Monday, January 16, 2012

Canterboli Tales

My mind is crammed with world literature, poetry, history of times and places past and exotic, filled with the arcane and the wondrous, intellectual delights and much too awful to recall without falling depressed into debilitation and sickness, weltschmertz, and loathing; but there is the swell of grand and elaborate hopes and dreams, visions of an impossible future of unfolding treasures and mad joys to indulge, of joke to retell. I have a full mind. But my Spanish is limited, and I slow down to a halt often enough, finding myself in a void of communication, searching for something I just do not have, i.e. the word that others will understand. And then, too, I find my English lowers to the simple, to the cliched, to the basic just above my Spanish. I speak the easy and the immediate. Gone are Bocaccio, Dante, Chaucer. 'I'm going to the tienda to buy soap.' This I say to travelers I meet, my tale, my contribution.

People I meet are often mysteries to me, as occult as stones. And when their secrets are reveled to me, when I hit on the right words and combinations thereof, I find often that they are going to the tienda to buy soap.

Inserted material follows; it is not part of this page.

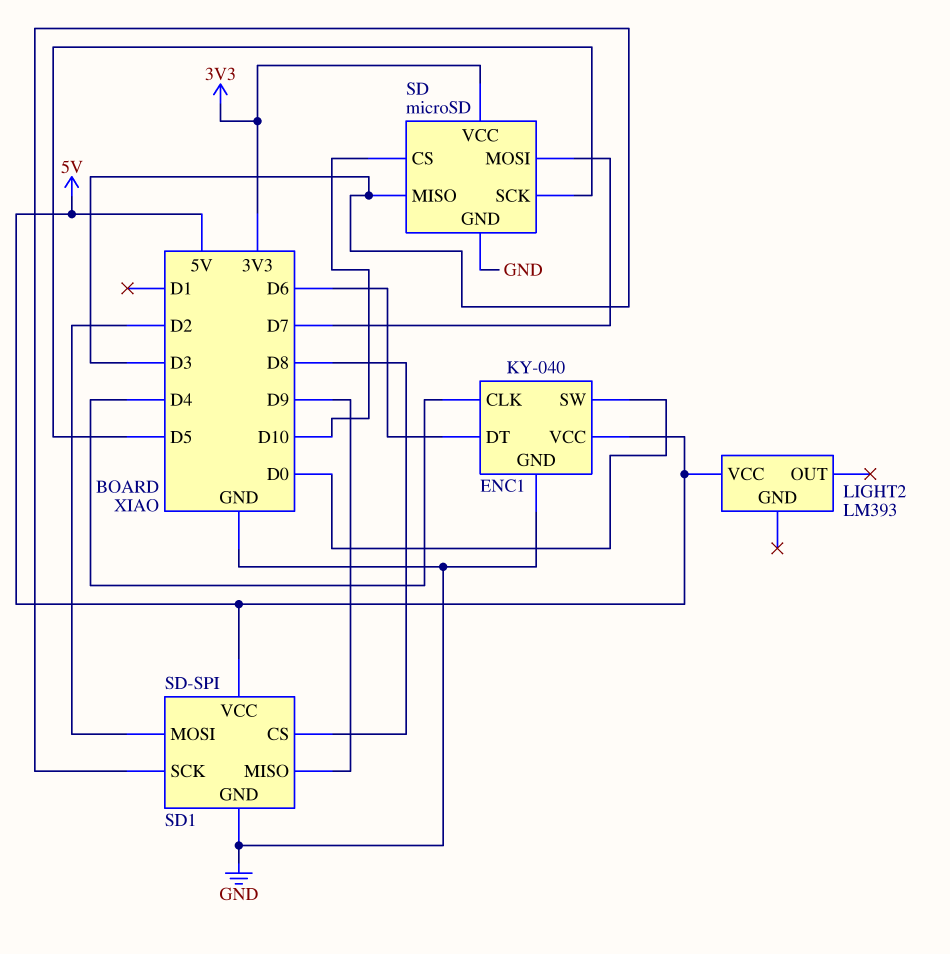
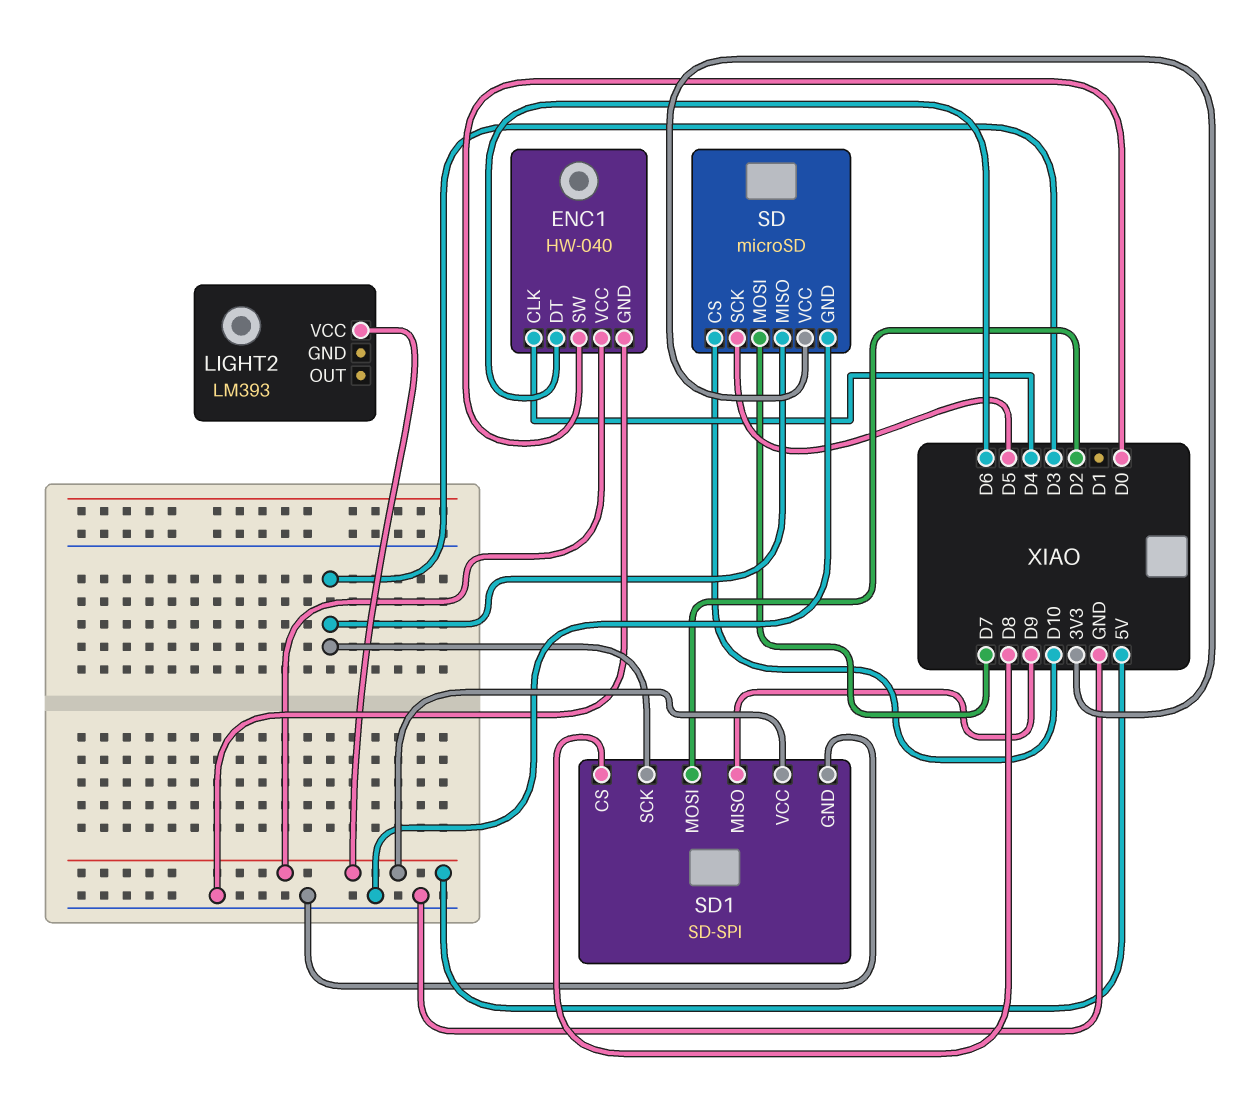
ENC1: KY-040 -> HW-040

Few people traveling (those I meet) are on a pilgrimage to some holy site of universal power, they chattering away the days telling tales of the high and low to wile away the hours and the days as they move slowly toward the magnificent, telling tales of eternal delight. Nor are they driven from their homes by plagues, public or private, in search of anything much more than moving along from here to there in search of another mile and tea at a cafe in the sun, a stroll down the market highstreet to browse among local handicrafts for some thing or other to take back home when the traveling is done. Some might stop on the sidewalk briefly to admire the old statuary atop a church facade, or they might stop for ice-cream to eat under the shelter of a tree in the park. The tale of the day is cosmically interesting insofar as it is possible. The day of travel is as simple as buying soap. The great literature of the world rests idly in my mind, and I long to chat with simple girls, clean and smiling, their tales of sweet smells and smooth skin and warm water, tales of soap and bath.